For the first one I had i felt really ticklish and could help laughing 🙈, but I think I was laughing in a weird way as I was trying to stifle it.

Very awkward and the HCp doing the mammogram frowned at me like I was laughing inappropriately.

The next one was better.

Its always awkward. I've got friends who don't send off the bowel screening test sample and really that's much easier than mammograms or smear tests.

Linenpickle · 29/11/2025 12:27

Why can’t you just wear a cardigan?

youlied · 29/11/2025 12:28

Had mine yesterday. It’s embarrassing but I would rather go through that than the surgeries my younger Sister had due to BC

user1471538283 · 29/11/2025 12:30

They are not nice and they are painful. But they've picked up something twice before now where I had to go to oncology for more mammograms and removal of cysts. I felt battered after so many.

What I do now is have it done and then have a little treat. And then another little treat when I get the results.

Frankinator · 29/11/2025 12:45

VimesandhisCardboardBoots · 28/11/2025 22:59

You did something that 52% of the population have to do at some point. Why is that embarrassing?
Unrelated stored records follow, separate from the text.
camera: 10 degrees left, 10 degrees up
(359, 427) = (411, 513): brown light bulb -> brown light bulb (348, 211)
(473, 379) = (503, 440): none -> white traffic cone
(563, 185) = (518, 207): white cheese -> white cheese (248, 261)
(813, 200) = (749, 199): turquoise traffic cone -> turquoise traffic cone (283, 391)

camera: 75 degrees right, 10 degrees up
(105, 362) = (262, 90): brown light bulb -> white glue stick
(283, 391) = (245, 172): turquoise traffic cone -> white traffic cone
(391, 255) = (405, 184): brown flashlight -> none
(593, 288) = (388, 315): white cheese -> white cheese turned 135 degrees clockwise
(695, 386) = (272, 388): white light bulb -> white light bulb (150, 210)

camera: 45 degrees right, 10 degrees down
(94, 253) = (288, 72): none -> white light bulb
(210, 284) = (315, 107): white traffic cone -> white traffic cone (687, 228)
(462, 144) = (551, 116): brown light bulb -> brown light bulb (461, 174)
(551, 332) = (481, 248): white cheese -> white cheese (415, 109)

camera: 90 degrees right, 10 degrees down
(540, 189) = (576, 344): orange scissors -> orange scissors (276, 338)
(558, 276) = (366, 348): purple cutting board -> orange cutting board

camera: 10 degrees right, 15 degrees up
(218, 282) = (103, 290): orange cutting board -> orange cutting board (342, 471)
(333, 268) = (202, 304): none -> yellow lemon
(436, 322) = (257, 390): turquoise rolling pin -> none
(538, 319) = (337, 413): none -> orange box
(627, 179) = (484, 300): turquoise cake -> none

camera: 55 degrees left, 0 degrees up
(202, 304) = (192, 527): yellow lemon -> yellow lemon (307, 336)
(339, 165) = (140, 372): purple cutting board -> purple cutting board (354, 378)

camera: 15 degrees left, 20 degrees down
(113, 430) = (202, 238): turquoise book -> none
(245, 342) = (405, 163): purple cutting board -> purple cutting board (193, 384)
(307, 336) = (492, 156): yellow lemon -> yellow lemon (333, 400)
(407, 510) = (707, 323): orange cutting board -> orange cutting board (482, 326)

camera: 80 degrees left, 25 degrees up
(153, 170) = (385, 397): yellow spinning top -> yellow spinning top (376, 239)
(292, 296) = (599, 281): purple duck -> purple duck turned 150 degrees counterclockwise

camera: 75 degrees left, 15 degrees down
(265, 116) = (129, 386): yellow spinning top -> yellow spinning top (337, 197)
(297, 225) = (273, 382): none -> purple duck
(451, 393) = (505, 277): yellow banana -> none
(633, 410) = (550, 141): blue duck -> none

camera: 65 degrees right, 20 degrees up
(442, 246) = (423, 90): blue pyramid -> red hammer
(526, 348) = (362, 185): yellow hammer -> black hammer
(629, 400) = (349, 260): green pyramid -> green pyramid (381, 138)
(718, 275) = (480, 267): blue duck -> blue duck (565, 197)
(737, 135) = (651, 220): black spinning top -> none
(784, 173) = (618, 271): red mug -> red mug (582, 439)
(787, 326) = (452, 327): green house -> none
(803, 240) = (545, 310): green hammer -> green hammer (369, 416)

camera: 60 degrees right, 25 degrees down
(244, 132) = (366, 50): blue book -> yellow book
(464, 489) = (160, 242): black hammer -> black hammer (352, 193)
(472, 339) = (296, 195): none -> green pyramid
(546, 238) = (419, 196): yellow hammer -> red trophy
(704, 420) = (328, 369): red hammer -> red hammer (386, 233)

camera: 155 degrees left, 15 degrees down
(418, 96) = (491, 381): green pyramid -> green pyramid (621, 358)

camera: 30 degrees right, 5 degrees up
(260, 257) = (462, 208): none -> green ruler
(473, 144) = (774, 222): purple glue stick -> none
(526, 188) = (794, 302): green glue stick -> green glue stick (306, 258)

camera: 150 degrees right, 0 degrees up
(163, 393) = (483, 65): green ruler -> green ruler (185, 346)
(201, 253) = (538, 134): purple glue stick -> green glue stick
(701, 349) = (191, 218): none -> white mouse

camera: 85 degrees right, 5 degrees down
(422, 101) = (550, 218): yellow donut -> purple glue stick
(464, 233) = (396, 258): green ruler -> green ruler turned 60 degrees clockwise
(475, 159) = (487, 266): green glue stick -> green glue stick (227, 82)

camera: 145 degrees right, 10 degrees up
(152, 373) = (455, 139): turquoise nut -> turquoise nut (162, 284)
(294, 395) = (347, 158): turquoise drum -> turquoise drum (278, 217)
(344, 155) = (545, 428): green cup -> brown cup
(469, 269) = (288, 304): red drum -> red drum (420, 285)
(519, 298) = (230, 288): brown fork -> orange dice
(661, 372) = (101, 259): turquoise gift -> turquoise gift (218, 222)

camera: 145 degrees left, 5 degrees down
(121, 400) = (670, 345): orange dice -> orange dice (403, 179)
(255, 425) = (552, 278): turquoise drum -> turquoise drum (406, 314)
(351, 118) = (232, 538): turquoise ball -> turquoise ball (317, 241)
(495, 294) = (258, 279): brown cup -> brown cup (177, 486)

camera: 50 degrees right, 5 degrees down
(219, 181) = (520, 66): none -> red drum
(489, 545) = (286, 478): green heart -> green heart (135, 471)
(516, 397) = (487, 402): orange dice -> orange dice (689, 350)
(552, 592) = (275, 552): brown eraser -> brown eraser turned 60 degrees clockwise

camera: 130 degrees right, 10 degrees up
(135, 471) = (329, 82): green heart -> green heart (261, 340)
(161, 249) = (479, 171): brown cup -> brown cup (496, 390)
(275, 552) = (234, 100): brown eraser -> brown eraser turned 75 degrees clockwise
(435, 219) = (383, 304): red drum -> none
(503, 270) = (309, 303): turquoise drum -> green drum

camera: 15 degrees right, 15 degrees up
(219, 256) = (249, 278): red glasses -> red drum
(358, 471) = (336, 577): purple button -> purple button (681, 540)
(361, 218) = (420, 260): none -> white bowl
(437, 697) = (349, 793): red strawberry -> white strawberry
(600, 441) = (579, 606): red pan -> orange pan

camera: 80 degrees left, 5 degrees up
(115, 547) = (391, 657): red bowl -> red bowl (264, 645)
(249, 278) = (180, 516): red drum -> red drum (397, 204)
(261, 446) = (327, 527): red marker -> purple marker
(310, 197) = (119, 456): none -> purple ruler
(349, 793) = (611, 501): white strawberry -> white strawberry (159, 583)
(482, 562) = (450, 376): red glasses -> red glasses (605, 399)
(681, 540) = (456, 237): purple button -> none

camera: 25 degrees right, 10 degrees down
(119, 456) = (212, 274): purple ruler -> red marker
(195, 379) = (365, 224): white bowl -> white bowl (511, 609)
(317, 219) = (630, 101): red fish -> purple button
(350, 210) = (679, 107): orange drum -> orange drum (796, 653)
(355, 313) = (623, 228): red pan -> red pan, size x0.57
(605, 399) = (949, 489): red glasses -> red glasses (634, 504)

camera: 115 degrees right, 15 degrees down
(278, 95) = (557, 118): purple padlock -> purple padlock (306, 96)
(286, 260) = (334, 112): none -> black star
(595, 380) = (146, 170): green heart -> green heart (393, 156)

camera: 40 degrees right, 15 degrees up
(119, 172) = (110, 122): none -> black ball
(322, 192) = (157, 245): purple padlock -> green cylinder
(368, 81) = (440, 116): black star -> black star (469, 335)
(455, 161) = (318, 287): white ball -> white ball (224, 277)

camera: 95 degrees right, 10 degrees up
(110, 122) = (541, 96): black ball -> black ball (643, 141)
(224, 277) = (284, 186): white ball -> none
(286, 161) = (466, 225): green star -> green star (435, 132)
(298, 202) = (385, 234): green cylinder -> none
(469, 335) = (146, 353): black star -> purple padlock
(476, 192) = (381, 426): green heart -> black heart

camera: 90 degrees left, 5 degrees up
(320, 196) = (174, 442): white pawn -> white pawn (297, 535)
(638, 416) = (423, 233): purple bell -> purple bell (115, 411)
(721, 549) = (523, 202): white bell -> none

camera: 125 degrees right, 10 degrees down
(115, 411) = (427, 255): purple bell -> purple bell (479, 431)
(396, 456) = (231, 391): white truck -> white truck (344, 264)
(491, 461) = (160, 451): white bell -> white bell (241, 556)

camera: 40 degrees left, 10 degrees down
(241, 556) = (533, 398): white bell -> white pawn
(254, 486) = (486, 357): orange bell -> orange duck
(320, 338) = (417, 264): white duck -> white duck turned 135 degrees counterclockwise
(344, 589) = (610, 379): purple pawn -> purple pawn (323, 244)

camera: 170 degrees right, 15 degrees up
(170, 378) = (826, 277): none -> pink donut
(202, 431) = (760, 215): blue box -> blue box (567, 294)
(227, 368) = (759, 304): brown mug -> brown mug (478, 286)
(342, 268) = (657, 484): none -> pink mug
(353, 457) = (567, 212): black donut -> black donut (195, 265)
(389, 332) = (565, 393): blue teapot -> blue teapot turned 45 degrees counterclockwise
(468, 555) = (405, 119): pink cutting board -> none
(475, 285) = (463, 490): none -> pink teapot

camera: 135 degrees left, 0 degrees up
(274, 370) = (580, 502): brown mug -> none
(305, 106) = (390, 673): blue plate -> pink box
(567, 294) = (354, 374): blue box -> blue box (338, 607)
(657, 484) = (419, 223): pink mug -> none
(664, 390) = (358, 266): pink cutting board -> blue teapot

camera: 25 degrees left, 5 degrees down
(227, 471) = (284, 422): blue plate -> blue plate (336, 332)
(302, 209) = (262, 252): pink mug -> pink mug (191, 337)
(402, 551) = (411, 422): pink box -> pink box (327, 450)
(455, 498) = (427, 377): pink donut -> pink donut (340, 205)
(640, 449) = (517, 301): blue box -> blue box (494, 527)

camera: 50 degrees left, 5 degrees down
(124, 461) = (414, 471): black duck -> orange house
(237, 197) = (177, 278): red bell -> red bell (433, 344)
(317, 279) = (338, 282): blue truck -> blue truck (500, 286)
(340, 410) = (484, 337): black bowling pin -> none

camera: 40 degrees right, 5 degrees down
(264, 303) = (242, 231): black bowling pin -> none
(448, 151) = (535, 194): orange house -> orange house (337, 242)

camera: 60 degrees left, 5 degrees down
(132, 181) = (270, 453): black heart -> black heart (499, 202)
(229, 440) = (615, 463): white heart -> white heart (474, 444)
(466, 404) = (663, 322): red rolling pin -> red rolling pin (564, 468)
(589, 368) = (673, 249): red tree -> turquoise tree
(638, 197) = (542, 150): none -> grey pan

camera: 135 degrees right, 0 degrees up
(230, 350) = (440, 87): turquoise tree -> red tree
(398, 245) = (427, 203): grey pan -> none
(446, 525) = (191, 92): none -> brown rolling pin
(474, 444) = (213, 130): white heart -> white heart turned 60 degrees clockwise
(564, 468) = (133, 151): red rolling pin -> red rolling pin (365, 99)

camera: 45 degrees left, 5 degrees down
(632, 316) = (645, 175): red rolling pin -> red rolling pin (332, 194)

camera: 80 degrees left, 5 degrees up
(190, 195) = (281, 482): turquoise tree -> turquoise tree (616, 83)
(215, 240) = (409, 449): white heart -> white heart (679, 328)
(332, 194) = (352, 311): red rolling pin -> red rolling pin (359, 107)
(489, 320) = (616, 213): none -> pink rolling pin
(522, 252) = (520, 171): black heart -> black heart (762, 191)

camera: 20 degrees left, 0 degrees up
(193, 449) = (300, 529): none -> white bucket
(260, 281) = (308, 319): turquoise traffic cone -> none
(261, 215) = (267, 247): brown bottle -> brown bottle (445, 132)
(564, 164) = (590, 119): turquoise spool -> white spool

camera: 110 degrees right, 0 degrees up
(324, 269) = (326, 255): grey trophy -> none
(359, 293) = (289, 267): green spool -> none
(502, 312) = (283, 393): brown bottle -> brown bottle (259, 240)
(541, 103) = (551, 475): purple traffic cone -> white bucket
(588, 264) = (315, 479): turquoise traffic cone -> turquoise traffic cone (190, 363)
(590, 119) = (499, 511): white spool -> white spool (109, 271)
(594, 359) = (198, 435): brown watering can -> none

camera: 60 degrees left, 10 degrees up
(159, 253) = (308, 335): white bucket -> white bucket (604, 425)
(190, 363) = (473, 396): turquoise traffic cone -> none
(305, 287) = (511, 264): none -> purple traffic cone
Someone's going to stick their finger up my bum next week, that's not embarrassing either.

This is what getting older entails, What's the point of stressing about it?

It doesn’t really matter whether you find things embarrassing or not, does it? The OP did. And sorry having someone “stick a finger up your bum” is not the same thing at all, there is something quite unique about a mammogram where, as someone else said, you stand in the middle of the room feeling really quite vulnerable.
I am presuming you are a man and that you are talking about having a prostrate test - if so you have absolutely no idea about how vulnerable women are made to feel at times so just jog on.

bacteriaphobia · 29/11/2025 12:46

I refused mine and insisted on an ultrasound instead

Plantatreetoday · 29/11/2025 12:48

I’ve had two
I never wear a bra when I go and always a button up shirt so that I only expose one breast at a time.
They always ask you to strip to the waist but as they only do one boob at a time so I’ve never completely stripped.
If your top is just half off you can easily put it back on in between scanning each boob.
It’s more dignified, you are less vulnerable because you are less exposed.

For next time try out different clothes before you go seeing how you can easily remove one side at a time.
I probably wouldn’t go if I had to stand there with no top on during the whole procedure and whilst we are told ( or I was by my go) that they give you a robe to wear no one has ever given me one. On my first visit I asked and they just flatly said no.

If you can’t get a top to work easily a friend of mine takes her dressing gown.

burnoutbabe · 29/11/2025 12:48

PiggyPlumPie · 28/11/2025 22:15

I nearly passed out having my first one. I went really light headed and had to sit down. The technician got me some water.

Second one last week was fine though.

I did too ob my first. Hot day and bit nervous was what I put it down too. The actual procedure was okay just not pleasant having them squished.